Don Miguel Ruiz’s brilliant little book, The Four Agreements, has weighed heavily on me for a few years now. It has inspired more contemplation and reflection than most, and even inspired my own piece on the 2nd agreement, Don’t Take Anything Personally. The recent news of Robin Williams’ tragic death has many bewildered over such a bright, vibrant and funny personality succumbing to such darkness. And it is the onslaught of opinions and reactions that has me reflecting on the 3rd agreement, Don’t Make Assumptions.
Years of memes and quote sharing has helped us all see, even for a brief moment, that we never know the struggle of another, that we’re all winding our own weird path, often filled with deep pain and sadness, and there’s no way to know another’s plight unless we walk in their shoes. And we simply can’t. It’s impossible. And even within our closest loved ones, it is difficult to empathize and even understand their pain.

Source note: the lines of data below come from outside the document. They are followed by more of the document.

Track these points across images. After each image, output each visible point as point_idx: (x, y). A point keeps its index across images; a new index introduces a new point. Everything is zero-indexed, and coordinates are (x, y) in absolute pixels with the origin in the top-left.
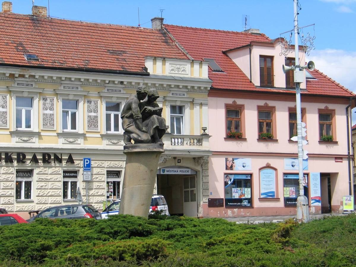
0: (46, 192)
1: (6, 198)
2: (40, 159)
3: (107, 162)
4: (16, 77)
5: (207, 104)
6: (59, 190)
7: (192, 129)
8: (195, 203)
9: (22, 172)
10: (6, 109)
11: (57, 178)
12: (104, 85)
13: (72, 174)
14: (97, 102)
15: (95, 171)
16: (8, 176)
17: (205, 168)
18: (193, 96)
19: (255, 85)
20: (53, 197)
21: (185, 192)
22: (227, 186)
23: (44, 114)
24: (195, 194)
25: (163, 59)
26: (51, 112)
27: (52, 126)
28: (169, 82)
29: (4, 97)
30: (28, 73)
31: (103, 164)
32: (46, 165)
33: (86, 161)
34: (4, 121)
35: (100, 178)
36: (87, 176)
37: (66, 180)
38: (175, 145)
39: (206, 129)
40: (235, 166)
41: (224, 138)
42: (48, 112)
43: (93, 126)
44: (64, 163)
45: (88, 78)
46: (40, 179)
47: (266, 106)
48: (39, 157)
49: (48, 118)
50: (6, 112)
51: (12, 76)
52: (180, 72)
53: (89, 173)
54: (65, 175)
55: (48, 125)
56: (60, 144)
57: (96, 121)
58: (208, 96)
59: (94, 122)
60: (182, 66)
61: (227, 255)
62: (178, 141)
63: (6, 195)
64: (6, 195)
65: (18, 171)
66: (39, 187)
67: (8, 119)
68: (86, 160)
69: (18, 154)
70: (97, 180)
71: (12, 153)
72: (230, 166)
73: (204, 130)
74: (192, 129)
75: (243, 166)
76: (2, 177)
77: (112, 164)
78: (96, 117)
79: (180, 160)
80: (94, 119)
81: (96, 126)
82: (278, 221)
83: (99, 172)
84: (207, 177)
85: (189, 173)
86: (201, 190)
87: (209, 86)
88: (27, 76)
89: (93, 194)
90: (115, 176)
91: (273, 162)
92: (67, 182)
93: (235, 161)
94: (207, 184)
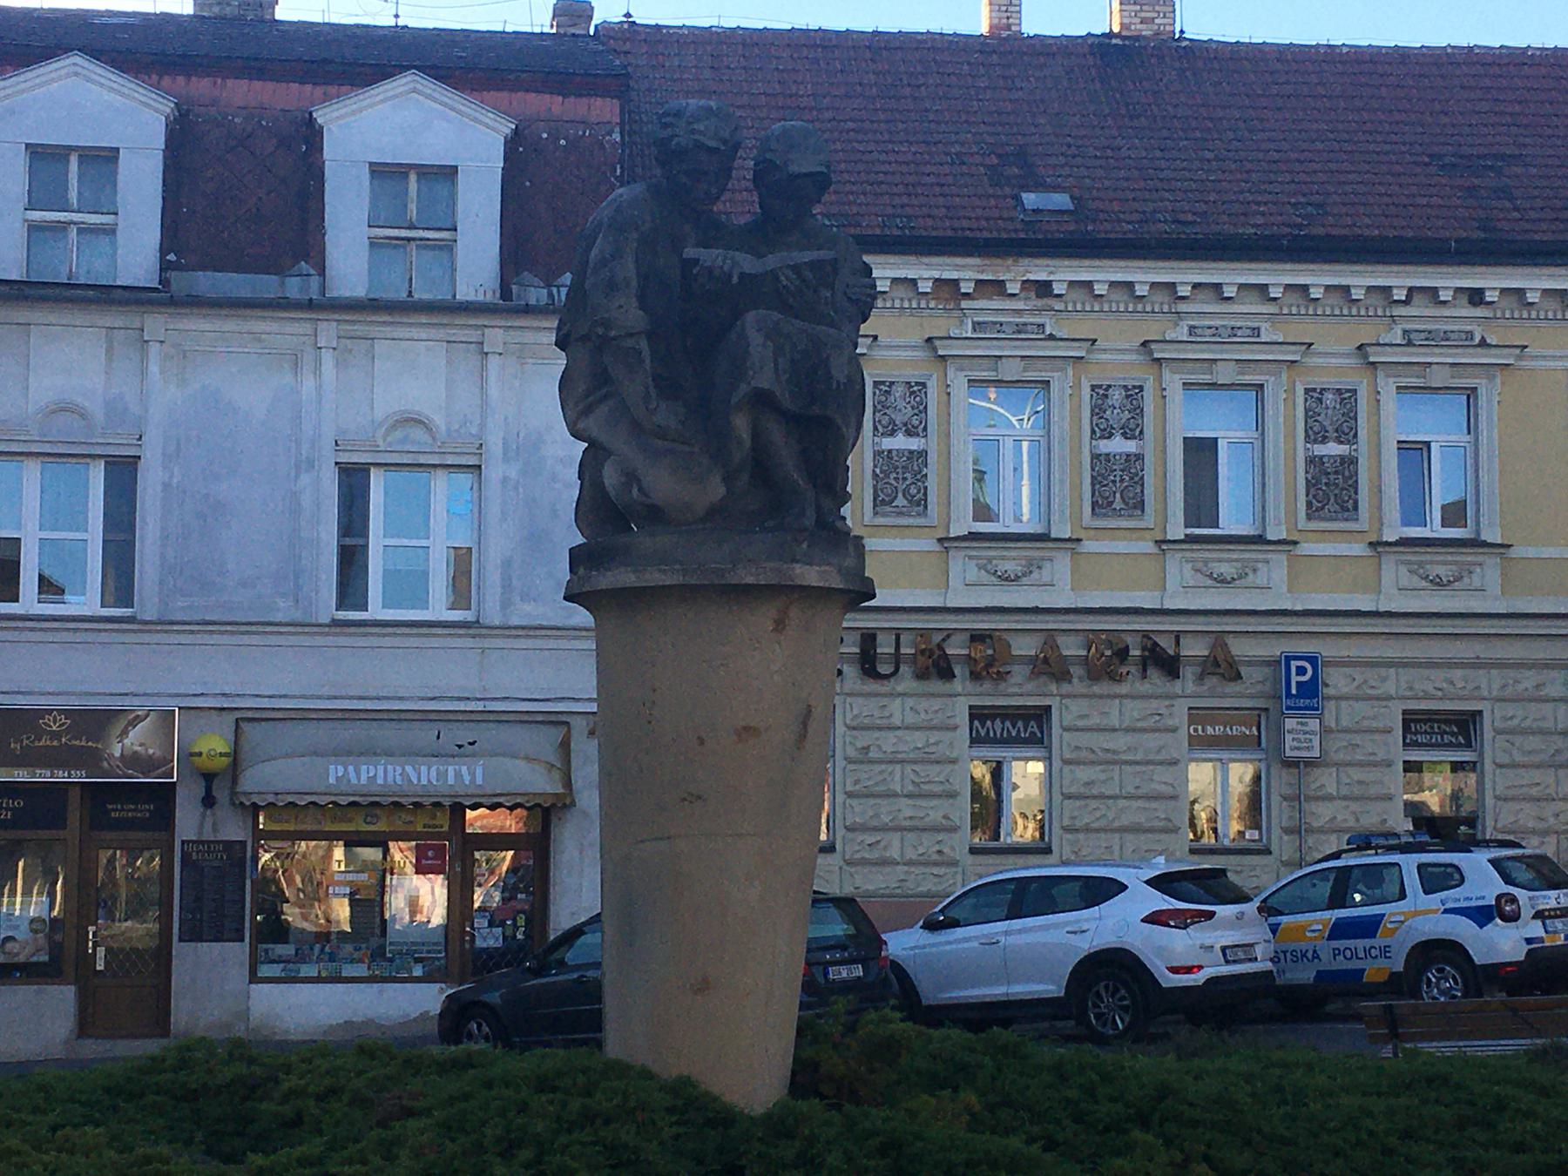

I do not personally struggle with addiction. That is not how my darkness manifests. It would be arrogant for me to assume to know the depth of pain, solitude, and endless confusion one might be enduring every single day to just survive. It would be just as arrogant for me to assume the whys and hows of one struggling with depression and anxiety, something I do have personal experiences with, both within my own psyche and as an outsider attempting to help loved ones.
We make assumptions about others, the reasons for their behaviors, the backstory to their pain in an attempt to square away some cognitive dissonance in ourselves. We don’t want to believe that sadness can cut so deep that fame, fortune and adoration cannot elevate it. We can’t fathom a loneliness so potent that a person surrounded by love isn’t somehow at the same time filled with that love within.
All the beauty in the world and all the examples and demonstrations of love simply aren’t enough. It is one thing to see, it is quite another to feel, understand and live in the truth of it. And often our forays into both lightness and dark are attempts to understand and receive glimpses of just that: Love.
Out of respect for our fellow humans we should make no assumptions about their lives. As innate as it feels to analyze thoughts and actions, it serves no one to draw conclusions based on nothing but our own mental machinations. And out of concern for our own sanity we should also make no assumptions about why someone is behaving in a certain way, whether it directly affects us or not. Easier said than done but the wiser choice.
Similar to not taking anything personally, often when we assume the truth of another it is merely a projection and reflection of how we feel about ourselves. Most human beings fall into the trap of making something about ourselves, allowing ourselves to feel offended, hurt, misunderstood or forgotten simply from assumptions created by our own minds.
Here are a few examples you may have heard yourself or another say:
“Why would she look at me like that? She must…”
“Why won’t he text/call/message me back? It’s because…”
“I haven’t heard back so I probably didn’t get in/win/make it/etc.”
“They’re just being a jerk because they’re jealous.”
“They had a leg up because their more attractive/rich/popular than I am.”
“They’ve been gone a while. They must have diarrhea.”
That last example was just for levity, but you get my drift. I’ve fallen into these patterns of assumption so many times, too many times to even count. We’ve all most likely, at some point in our lives, been on the giving and receiving ends of assumptions. And at neither time does it feel good, does it satisfy whatever discomfort we’re trying to dissolve. It simply keeps our minds stirring, distracted from real life, pulled away yet again from the present moment.
The questions and statements above are very generic and broad, obviously we can get much more specific, detailed and often mean in our assumptions. And with the case of Robin Williams’ death and the tragic happenings of many other people we feel (assume) we know, the unkind and presumptive thoughts that suicide is selfish or cowardly, there must have been some lack of gratitude or perspective, or that there were any real choices in the matter are more reflective of those judging than those whose lives we’re carving hypotheses about.
Often the line between darkness and light is quite thin. And those providing the most light and levity frequently deal with deep, private darkness. As one who considers herself a bit of a comedy nerd, I’ve learned how many of those most talented are engulfed in crippling depression, anxiety and dread.
And I think many of you are aware of similar occurrences within Yoga.
It is my own experiences with darkness that led me to Yoga, a practice and career that I feel balances me, helps me share mere moments, lessons and aspects of light I wish I felt more. And sharing those experiences does just that; helps me feel. More.
My parents divorced when I was young. As sadly common as it was and still is, being the only child of my biological parents made the experience feel endlessly confusing, sad and lonesome. This caused many sleepless nights drowning in the depths of assumption. Throughout my adolescence and early adulthood I doubted real love existed, certainly didn’t expect to feel it myself. And it is precisely through art, films like Mrs. Doubtfire, practices like Yoga and Meditation, and raw, honest comedy that I was first able to glimpse real light and real love.
I hope Robin Williams can truly rest now knowing he provided so much joy and light to an often dark world. Don’t be afraid to reach out, friends. Hug someone. Tight. Let assumptions lie. And as Robin brilliantly said, “You’re only given a little spark of madness, you mustn’t lose it.”